SOURCE RECORDS>

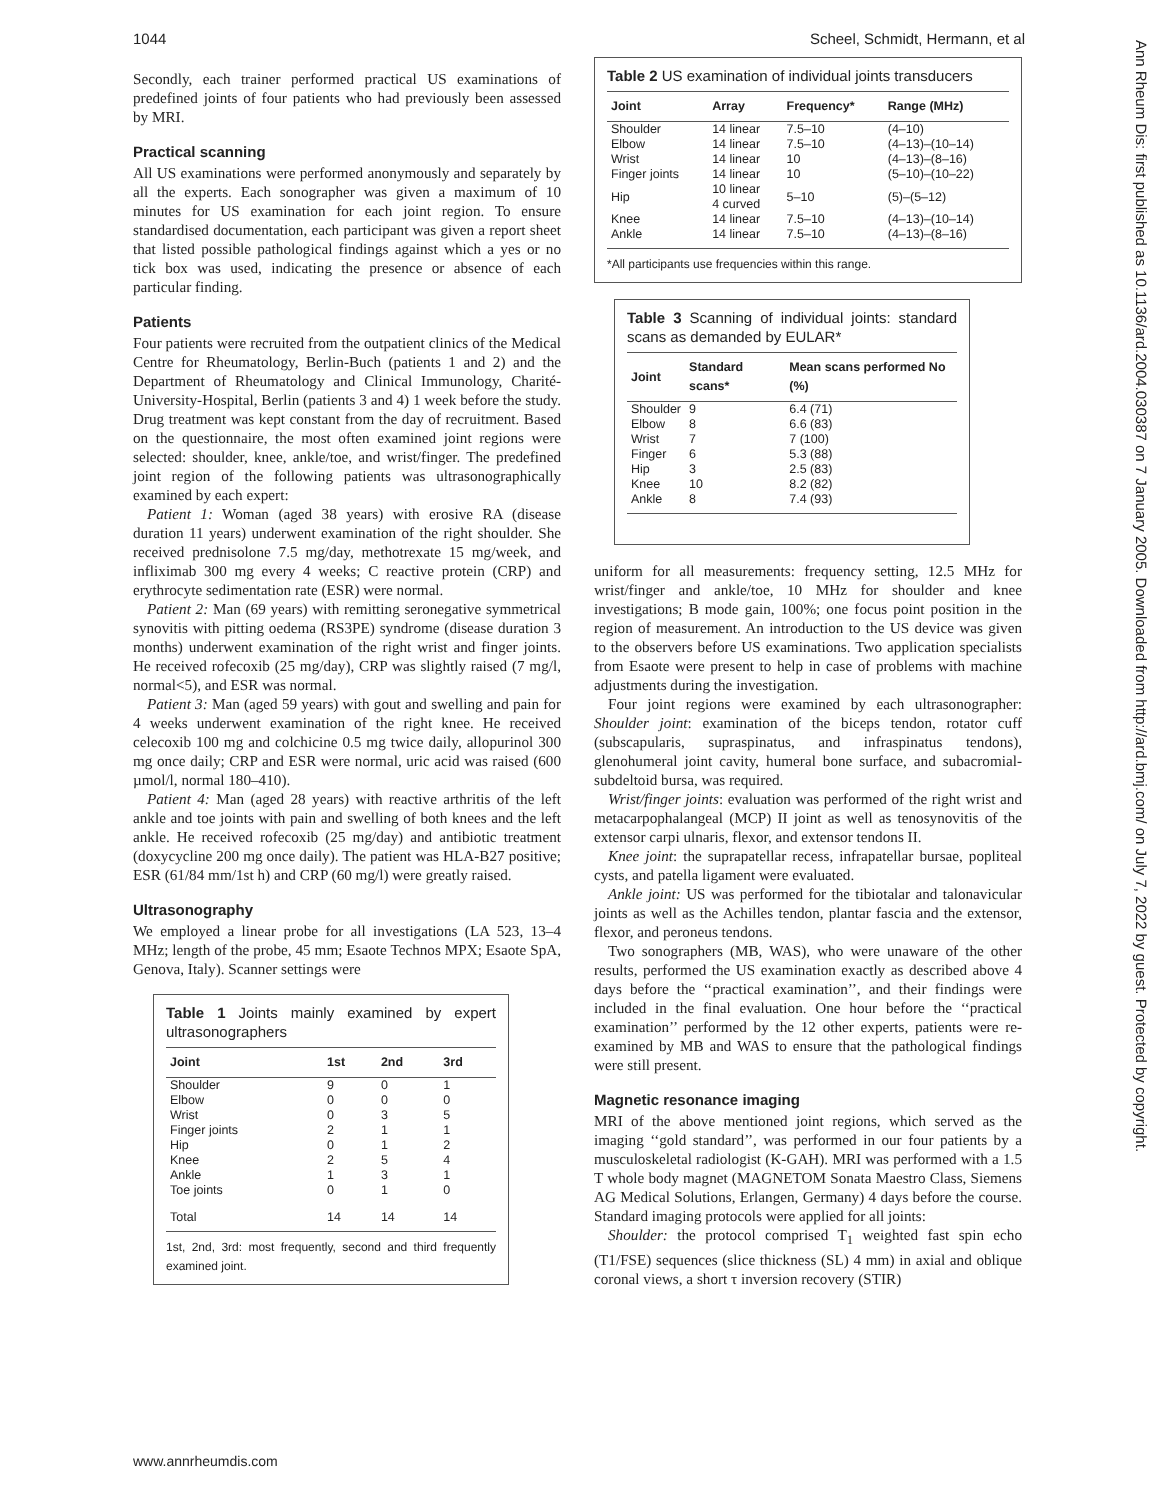1044 Scheel, Schmidt, Hermann, et al
Secondly, each trainer performed practical US examinations of predefined joints of four patients who had previously been assessed by MRI.
Practical scanning
All US examinations were performed anonymously and separately by all the experts. Each sonographer was given a maximum of 10 minutes for US examination for each joint region. To ensure standardised documentation, each participant was given a report sheet that listed possible pathological findings against which a yes or no tick box was used, indicating the presence or absence of each particular finding.
Patients
Four patients were recruited from the outpatient clinics of the Medical Centre for Rheumatology, Berlin-Buch (patients 1 and 2) and the Department of Rheumatology and Clinical Immunology, Charité-University-Hospital, Berlin (patients 3 and 4) 1 week before the study. Drug treatment was kept constant from the day of recruitment. Based on the questionnaire, the most often examined joint regions were selected: shoulder, knee, ankle/toe, and wrist/finger. The predefined joint region of the following patients was ultrasonographically examined by each expert:
Patient 1: Woman (aged 38 years) with erosive RA (disease duration 11 years) underwent examination of the right shoulder. She received prednisolone 7.5 mg/day, methotrexate 15 mg/week, and infliximab 300 mg every 4 weeks; C reactive protein (CRP) and erythrocyte sedimentation rate (ESR) were normal.
Patient 2: Man (69 years) with remitting seronegative symmetrical synovitis with pitting oedema (RS3PE) syndrome (disease duration 3 months) underwent examination of the right wrist and finger joints. He received rofecoxib (25 mg/day), CRP was slightly raised (7 mg/l, normal<5), and ESR was normal.
Patient 3: Man (aged 59 years) with gout and swelling and pain for 4 weeks underwent examination of the right knee. He received celecoxib 100 mg and colchicine 0.5 mg twice daily, allopurinol 300 mg once daily; CRP and ESR were normal, uric acid was raised (600 µmol/l, normal 180–410).
Patient 4: Man (aged 28 years) with reactive arthritis of the left ankle and toe joints with pain and swelling of both knees and the left ankle. He received rofecoxib (25 mg/day) and antibiotic treatment (doxycycline 200 mg once daily). The patient was HLA-B27 positive; ESR (61/84 mm/1st h) and CRP (60 mg/l) were greatly raised.
Ultrasonography
We employed a linear probe for all investigations (LA 523, 13–4 MHz; length of the probe, 45 mm; Esaote Technos MPX; Esaote SpA, Genova, Italy). Scanner settings were
Table 1 Joints mainly examined by expert ultrasonographers
| Joint | 1st | 2nd | 3rd |
| --- | --- | --- | --- |
| Shoulder | 9 | 0 | 1 |
| Elbow | 0 | 0 | 0 |
| Wrist | 0 | 3 | 5 |
| Finger joints | 2 | 1 | 1 |
| Hip | 0 | 1 | 2 |
| Knee | 2 | 5 | 4 |
| Ankle | 1 | 3 | 1 |
| Toe joints | 0 | 1 | 0 |
| Total | 14 | 14 | 14 |
1st, 2nd, 3rd: most frequently, second and third frequently examined joint.
Table 2 US examination of individual joints transducers
| Joint | Array | Frequency* | Range (MHz) |
| --- | --- | --- | --- |
| Shoulder | 14 linear | 7.5–10 | (4–10) |
| Elbow | 14 linear | 7.5–10 | (4–13)–(10–14) |
| Wrist | 14 linear | 10 | (4–13)–(8–16) |
| Finger joints | 14 linear | 10 | (5–10)–(10–22) |
| Hip | 10 linear 4 curved | 5–10 | (5)–(5–12) |
| Knee | 14 linear | 7.5–10 | (4–13)–(10–14) |
| Ankle | 14 linear | 7.5–10 | (4–13)–(8–16) |
*All participants use frequencies within this range.
Table 3 Scanning of individual joints: standard scans as demanded by EULAR*
| Joint | Standard scans* | Mean scans performed No (%) |
| --- | --- | --- |
| Shoulder | 9 | 6.4 (71) |
| Elbow | 8 | 6.6 (83) |
| Wrist | 7 | 7 (100) |
| Finger | 6 | 5.3 (88) |
| Hip | 3 | 2.5 (83) |
| Knee | 10 | 8.2 (82) |
| Ankle | 8 | 7.4 (93) |
uniform for all measurements: frequency setting, 12.5 MHz for wrist/finger and ankle/toe, 10 MHz for shoulder and knee investigations; B mode gain, 100%; one focus point position in the region of measurement. An introduction to the US device was given to the observers before US examinations. Two application specialists from Esaote were present to help in case of problems with machine adjustments during the investigation.
Four joint regions were examined by each ultrasonographer: Shoulder joint: examination of the biceps tendon, rotator cuff (subscapularis, supraspinatus, and infraspinatus tendons), glenohumeral joint cavity, humeral bone surface, and subacromial-subdeltoid bursa, was required.
Wrist/finger joints: evaluation was performed of the right wrist and metacarpophalangeal (MCP) II joint as well as tenosynovitis of the extensor carpi ulnaris, flexor, and extensor tendons II.
Knee joint: the suprapatellar recess, infrapatellar bursae, popliteal cysts, and patella ligament were evaluated.
Ankle joint: US was performed for the tibiotalar and talonavicular joints as well as the Achilles tendon, plantar fascia and the extensor, flexor, and peroneus tendons.
Two sonographers (MB, WAS), who were unaware of the other results, performed the US examination exactly as described above 4 days before the ‘‘practical examination’’, and their findings were included in the final evaluation. One hour before the ‘‘practical examination’’ performed by the 12 other experts, patients were re-examined by MB and WAS to ensure that the pathological findings were still present.
Magnetic resonance imaging
MRI of the above mentioned joint regions, which served as the imaging ‘‘gold standard’’, was performed in our four patients by a musculoskeletal radiologist (K-GAH). MRI was performed with a 1.5 T whole body magnet (MAGNETOM Sonata Maestro Class, Siemens AG Medical Solutions, Erlangen, Germany) 4 days before the course. Standard imaging protocols were applied for all joints:
Shoulder: the protocol comprised T<sub>1</sub> weighted fast spin echo (T1/FSE) sequences (slice thickness (SL) 4 mm) in axial and oblique coronal views, a short τ inversion recovery (STIR)
Ann Rheum Dis: first published as 10.1136/ard.2004.030387 on 7 January 2005. Downloaded from http://ard.bmj.com/ on July 7, 2022 by guest. Protected by copyright.
www.annrheumdis.com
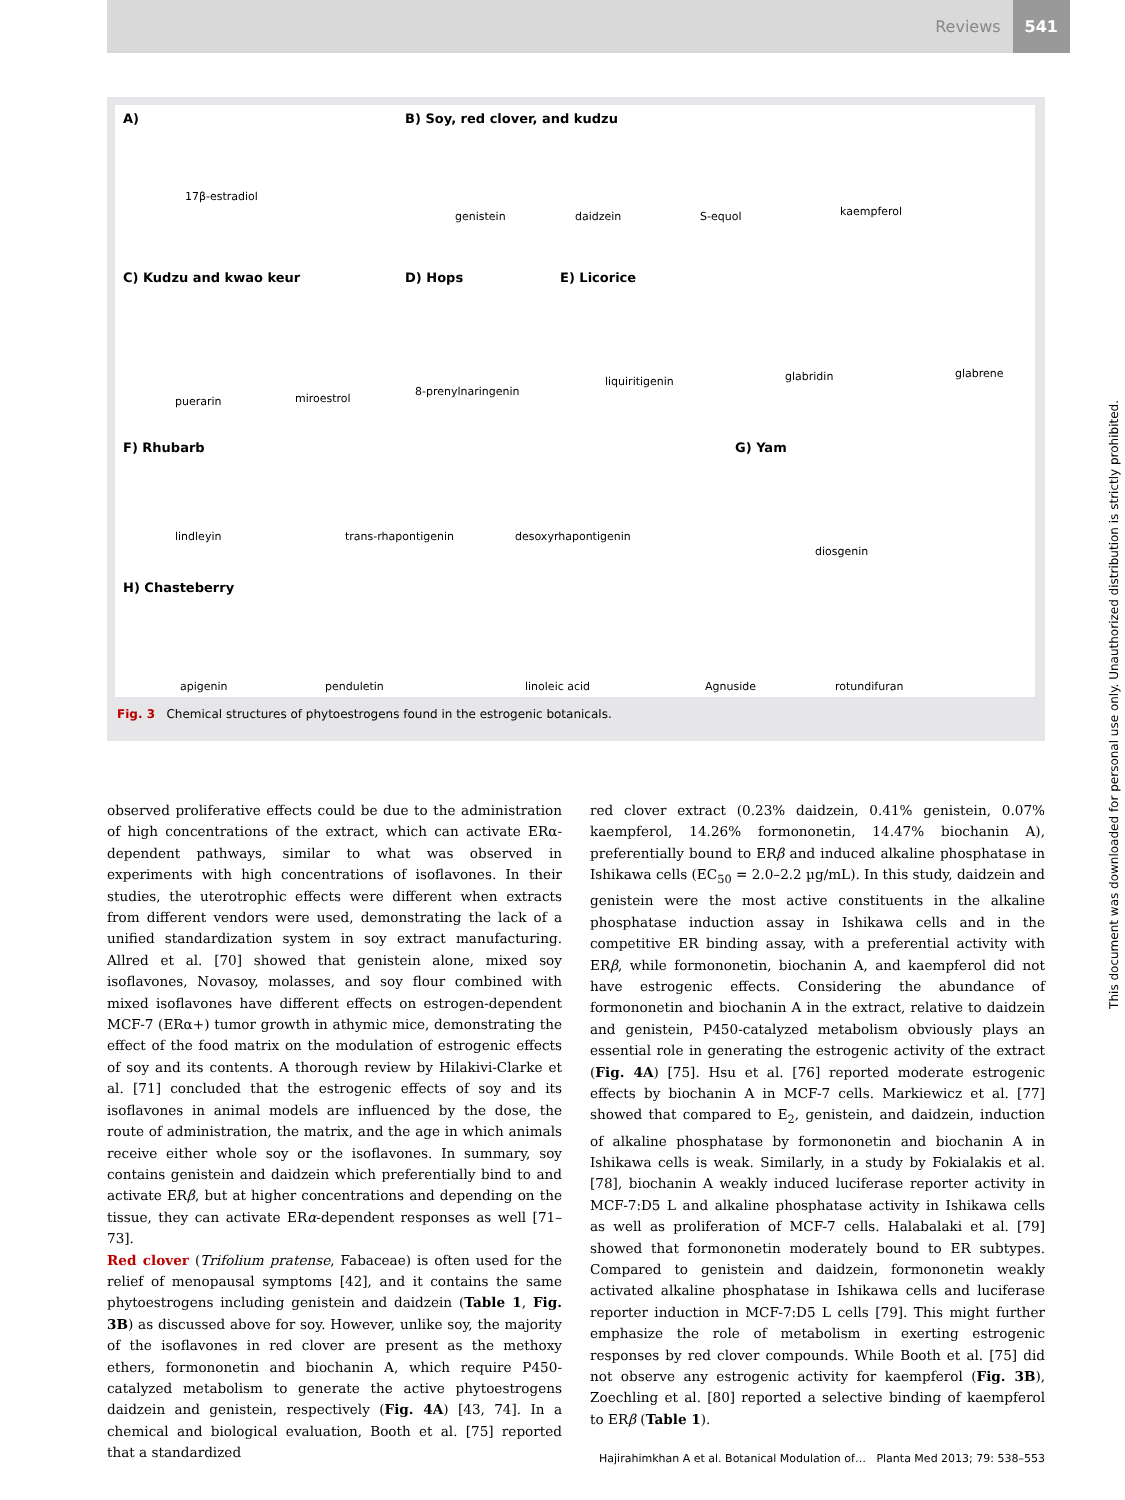Reviews 541
A)
17β-estradiol
B) Soy, red clover, and kudzu
genistein daidzein S-equol kaempferol
C) Kudzu and kwao keur D) Hops E) Licorice
puerarin miroestrol
8-prenylnaringenin
liquiritigenin glabridin glabrene
F) Rhubarb G) Yam
lindleyin trans-rhapontigenin desoxyrhapontigenin
diosgenin
H) Chasteberry
apigenin penduletin linoleic acid Agnuside rotundifuran
Fig. 3 Chemical structures of phytoestrogens found in the estrogenic botanicals.
observed proliferative effects could be due to the administration of high concentrations of the extract, which can activate ERα-dependent pathways, similar to what was observed in experiments with high concentrations of isoflavones. In their studies, the uterotrophic effects were different when extracts from different vendors were used, demonstrating the lack of a unified standardization system in soy extract manufacturing. Allred et al. [70] showed that genistein alone, mixed soy isoflavones, Novasoy, molasses, and soy flour combined with mixed isoflavones have different effects on estrogen-dependent MCF-7 (ERα+) tumor growth in athymic mice, demonstrating the effect of the food matrix on the modulation of estrogenic effects of soy and its contents. A thorough review by Hilakivi-Clarke et al. [71] concluded that the estrogenic effects of soy and its isoflavones in animal models are influenced by the dose, the route of administration, the matrix, and the age in which animals receive either whole soy or the isoflavones. In summary, soy contains genistein and daidzein which preferentially bind to and activate ERβ, but at higher concentrations and depending on the tissue, they can activate ERα-dependent responses as well [71–73].
Red clover (Trifolium pratense, Fabaceae) is often used for the relief of menopausal symptoms [42], and it contains the same phytoestrogens including genistein and daidzein (Table 1, Fig. 3B) as discussed above for soy. However, unlike soy, the majority of the isoflavones in red clover are present as the methoxy ethers, formononetin and biochanin A, which require P450-catalyzed metabolism to generate the active phytoestrogens daidzein and genistein, respectively (Fig. 4A) [43, 74]. In a chemical and biological evaluation, Booth et al. [75] reported that a standardized
red clover extract (0.23% daidzein, 0.41% genistein, 0.07% kaempferol, 14.26% formononetin, 14.47% biochanin A), preferentially bound to ERβ and induced alkaline phosphatase in Ishikawa cells (EC<sub>50</sub> = 2.0–2.2 µg/mL). In this study, daidzein and genistein were the most active constituents in the alkaline phosphatase induction assay in Ishikawa cells and in the competitive ER binding assay, with a preferential activity with ERβ, while formononetin, biochanin A, and kaempferol did not have estrogenic effects. Considering the abundance of formononetin and biochanin A in the extract, relative to daidzein and genistein, P450-catalyzed metabolism obviously plays an essential role in generating the estrogenic activity of the extract (Fig. 4A) [75]. Hsu et al. [76] reported moderate estrogenic effects by biochanin A in MCF-7 cells. Markiewicz et al. [77] showed that compared to E<sub>2</sub>, genistein, and daidzein, induction of alkaline phosphatase by formononetin and biochanin A in Ishikawa cells is weak. Similarly, in a study by Fokialakis et al. [78], biochanin A weakly induced luciferase reporter activity in MCF-7:D5 L and alkaline phosphatase activity in Ishikawa cells as well as proliferation of MCF-7 cells. Halabalaki et al. [79] showed that formononetin moderately bound to ER subtypes. Compared to genistein and daidzein, formononetin weakly activated alkaline phosphatase in Ishikawa cells and luciferase reporter induction in MCF-7:D5 L cells [79]. This might further emphasize the role of metabolism in exerting estrogenic responses by red clover compounds. While Booth et al. [75] did not observe any estrogenic activity for kaempferol (Fig. 3B), Zoechling et al. [80] reported a selective binding of kaempferol to ERβ (Table 1).
This document was downloaded for personal use only. Unauthorized distribution is strictly prohibited.
Hajirahimkhan A et al. Botanical Modulation of… Planta Med 2013; 79: 538–553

TRY IT> The lines to copy exactly start with the line above that has "Shoulder: the protocol" and go on through the line that has "Fig. 3 Chemical"; please include both, add nothing else, and omit the pictures.

ANSWER BELOW>
Shoulder: the protocol comprised T<sub>1</sub> weighted fast spin echo (T1/FSE) sequences (slice thickness (SL) 4 mm) in axial and oblique coronal views, a short τ inversion recovery (STIR)
Ann Rheum Dis: first published as 10.1136/ard.2004.030387 on 7 January 2005. Downloaded from http://ard.bmj.com/ on July 7, 2022 by guest. Protected by copyright.
www.annrheumdis.com
Reviews 541
A)
17β-estradiol
B) Soy, red clover, and kudzu
genistein daidzein S-equol kaempferol
C) Kudzu and kwao keur D) Hops E) Licorice
puerarin miroestrol
8-prenylnaringenin
liquiritigenin glabridin glabrene
F) Rhubarb G) Yam
lindleyin trans-rhapontigenin desoxyrhapontigenin
diosgenin
H) Chasteberry
apigenin penduletin linoleic acid Agnuside rotundifuran
Fig. 3 Chemical structures of phytoestrogens found in the estrogenic botanicals.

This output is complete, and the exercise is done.